The Rahbani singing theatre is considered as a unique form, which differs somewhat from the international standard for operas. It focuses on the values of dignity, truth, gracefulness, and the depth of its philosophical subjects in order to concentrate on the three main subjects of God, the Human Being, and the Land. Taking the Piccadilly Theatre in Beirut as its springboard, the Rahbani Theatre toured the entirety of the Arab world, giving performances in Jordan, Kuwait, Iraq, Egypt, the Arab Emirates, Syria, Tunisia, Morocco, Algeria and Libya, in addition to several artistic tours in the cities of London, Manchester, Paris, Rio de Janeiro, Sao Paulo, Buenos Aires, twelve American states and Canada.

The writings of the Rahbani Theatre are concerned with history, the country, the land, the future, and of course the fate of the poor and common people, with special emphasis on Lebanese folklore.
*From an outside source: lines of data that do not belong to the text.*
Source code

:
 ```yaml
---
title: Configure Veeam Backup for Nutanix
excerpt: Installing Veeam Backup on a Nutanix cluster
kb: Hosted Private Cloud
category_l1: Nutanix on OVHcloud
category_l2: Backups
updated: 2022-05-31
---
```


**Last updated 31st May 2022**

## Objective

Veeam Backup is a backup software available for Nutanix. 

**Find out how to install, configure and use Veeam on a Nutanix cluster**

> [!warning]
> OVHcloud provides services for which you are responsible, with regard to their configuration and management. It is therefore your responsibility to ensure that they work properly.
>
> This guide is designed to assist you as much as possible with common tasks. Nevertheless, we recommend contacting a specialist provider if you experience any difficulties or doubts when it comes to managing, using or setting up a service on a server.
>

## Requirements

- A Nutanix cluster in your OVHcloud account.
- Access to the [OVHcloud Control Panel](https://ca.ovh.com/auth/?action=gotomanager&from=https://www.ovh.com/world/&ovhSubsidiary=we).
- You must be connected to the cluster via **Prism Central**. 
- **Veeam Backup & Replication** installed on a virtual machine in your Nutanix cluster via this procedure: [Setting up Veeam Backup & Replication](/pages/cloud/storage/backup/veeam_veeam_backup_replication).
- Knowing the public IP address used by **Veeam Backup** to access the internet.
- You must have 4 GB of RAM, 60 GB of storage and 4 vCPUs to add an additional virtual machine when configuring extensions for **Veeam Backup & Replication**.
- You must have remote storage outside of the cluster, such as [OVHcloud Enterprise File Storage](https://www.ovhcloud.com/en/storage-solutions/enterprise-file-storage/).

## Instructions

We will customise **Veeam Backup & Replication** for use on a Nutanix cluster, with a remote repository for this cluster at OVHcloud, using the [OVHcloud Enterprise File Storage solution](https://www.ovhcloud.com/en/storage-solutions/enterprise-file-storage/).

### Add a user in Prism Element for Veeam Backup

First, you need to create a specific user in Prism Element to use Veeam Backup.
The Rahbani Theatre also tackles the various socio-political problems of the Arab world, as shown in the Brothers’ numerous songs about the crises of Palestine and Algeria. The Rahbani Theatre has succeeded in introducing a new generation of singers, who went on to become famous stars in the Arab world.

The Rahbani repertoire includes plays, poems and melodies that were introduced in the study programs of famous universities around the world, including the Sorbonne, Harvard, Oxford, as well as universities in Lebanon and the Arab world[citation needed]. The Rahbani Brothers have also extended their activities to the world of cinema, and composed the music for three illustrious films: Biyaa el Khawatem (The Ring Seller), Safar Barlek (Exile), and Bent el Hares (The Guardian’s Daughter). Following the death of his brother, Mansour wrote and produced grand theatrical plays, including Summer 840, The Will, The Last Days of Socrates, He Rose on the 3rd Day, The Maronite Mass, Abu Tayeb al Mutanabbi, Moulouk al Tawaef, The Last Day, Hekm al Rehyan, Gibran and the Prophet, Zenobia, and The Return of the Phoenix, which is his last masterpiece.


Rahbani was admitted to the "Hôtel-Dieu de France" hospital in Beirut, Lebanon, following a severe case of pneumonia. He spent three days in intensive care after which he died on 13 January 2009, at the age of 83.[2]